I have the below tables (some columns omitted):

              Table "public.interface_events"
           Column           |  Type   |     Modifiers
----------------------------+---------+--------------------
 device_id                  | integer | not null
 interface_id               | integer |

Foreign-key constraints:
    "interface_events_device_id_fkey" FOREIGN KEY (device_id) REFERENCES device(id) ON UPDATE CASCADE ON DELETE RESTRICT
    "interface_events_interface_id_fkey" FOREIGN KEY (interface_id) REFERENCES interface(id) ON UPDATE CASCADE ON DELETE RESTRICT

                                       Table "public.device"
        Column        |         Type          |                      Modifiers
----------------------+-----------------------+-----------------------------------------------------
 id                   | integer               | not null default nextval('device_id_seq'::regclass)
 interface_id         | integer               | not null

Indexes:
    "device_pkey" PRIMARY KEY, btree (id)
    "device_interface_id_idx" btree (interface_id)

Foreign-key constraints:
    "device_interface_id_fkey" FOREIGN KEY (interface_id) REFERENCES interface(id) ON UPDATE CASCADE ON DELETE RESTRICT

Column interface_id in table interface_events needs updating from table device, so currently I have:

UPDATE interface_events SET interface_id = device.interface_id 
FROM device 
WHERE device.id = interface_events.device_id

I should point out that the relationship between device and interface_events is one to many, so there may be thousands of events per device. Is the UPDATE FROM method suitable in this situation? I'd earlier tried:

UPDATE interface_events SET interface_id = (SELECT device.interface_id FROM device WHERE device.id = interface_events.device_id);

But that took forever also.

There are 30 million rows in table interface_events, 32,000 in table device.

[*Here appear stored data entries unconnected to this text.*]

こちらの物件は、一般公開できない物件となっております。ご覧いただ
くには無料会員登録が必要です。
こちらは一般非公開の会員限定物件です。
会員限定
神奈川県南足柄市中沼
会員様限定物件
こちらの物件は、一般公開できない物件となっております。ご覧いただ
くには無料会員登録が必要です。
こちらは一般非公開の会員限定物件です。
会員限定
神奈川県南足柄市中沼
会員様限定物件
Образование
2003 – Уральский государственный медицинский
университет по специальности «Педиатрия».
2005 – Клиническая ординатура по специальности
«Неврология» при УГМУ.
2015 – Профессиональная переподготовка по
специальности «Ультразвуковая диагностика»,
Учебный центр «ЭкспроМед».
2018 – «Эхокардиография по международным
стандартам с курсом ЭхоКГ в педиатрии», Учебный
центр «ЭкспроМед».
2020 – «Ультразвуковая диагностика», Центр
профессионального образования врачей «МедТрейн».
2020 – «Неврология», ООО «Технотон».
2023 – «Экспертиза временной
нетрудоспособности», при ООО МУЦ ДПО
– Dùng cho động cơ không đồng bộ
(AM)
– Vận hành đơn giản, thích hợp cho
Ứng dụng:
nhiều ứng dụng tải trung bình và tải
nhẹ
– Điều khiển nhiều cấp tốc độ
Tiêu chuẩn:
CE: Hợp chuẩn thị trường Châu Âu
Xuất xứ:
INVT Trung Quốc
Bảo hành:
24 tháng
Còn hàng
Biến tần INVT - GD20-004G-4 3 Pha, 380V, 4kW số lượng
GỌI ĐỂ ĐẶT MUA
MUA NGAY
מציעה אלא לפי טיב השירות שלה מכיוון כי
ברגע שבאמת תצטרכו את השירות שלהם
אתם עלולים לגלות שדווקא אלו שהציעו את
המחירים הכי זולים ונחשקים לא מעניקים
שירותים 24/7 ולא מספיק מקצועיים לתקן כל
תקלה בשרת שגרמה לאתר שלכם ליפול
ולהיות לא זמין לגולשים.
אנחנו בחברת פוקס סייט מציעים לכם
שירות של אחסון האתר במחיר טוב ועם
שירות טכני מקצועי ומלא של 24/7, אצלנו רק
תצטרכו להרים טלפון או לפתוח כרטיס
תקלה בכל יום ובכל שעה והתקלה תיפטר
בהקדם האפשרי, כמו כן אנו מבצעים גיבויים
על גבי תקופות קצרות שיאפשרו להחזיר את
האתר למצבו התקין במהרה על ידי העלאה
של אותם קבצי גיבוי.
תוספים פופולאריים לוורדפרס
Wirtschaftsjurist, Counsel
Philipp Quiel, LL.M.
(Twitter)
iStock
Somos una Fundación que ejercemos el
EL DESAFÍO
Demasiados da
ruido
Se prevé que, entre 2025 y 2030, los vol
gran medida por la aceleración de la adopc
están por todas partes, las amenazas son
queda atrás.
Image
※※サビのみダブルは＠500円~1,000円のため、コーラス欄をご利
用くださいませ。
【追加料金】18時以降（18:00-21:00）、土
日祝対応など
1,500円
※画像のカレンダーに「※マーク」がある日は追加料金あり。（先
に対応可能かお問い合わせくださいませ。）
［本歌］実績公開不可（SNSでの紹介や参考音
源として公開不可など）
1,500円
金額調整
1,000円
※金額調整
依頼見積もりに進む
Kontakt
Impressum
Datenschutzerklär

The update running currently (using the FROM syntax) has been active for 21 hours, although this is on a low spec test machine (2 x 3G cores, 3G RAM, spindle disk – it's disk I/O that's killing it, constant 99%).

It occures to me as I write I should have applied the foreign key constaint after the update, since I know it's integrity will be ok thanks to the column I'm copying from already being constrained, so I guess this question is more about the best query to use?

Best Answer

The fastest way will probably be to create a new table based on a join of the existing tables, create indexes and foreign keys constraints, and then drop the old "interface_events" and rename the new table into place. Views and foreign keys into this table can complicate this.

create interface_events_temp as 
    select interface_events.*, device.interface_id from interface_events 
        join device on (device.id = interface_events.device_id)

But the interface_events.* notation relies on interface_id not already existing in interface_events. Since it already exists, you would have to list out all columns in interface_events except for interface_id.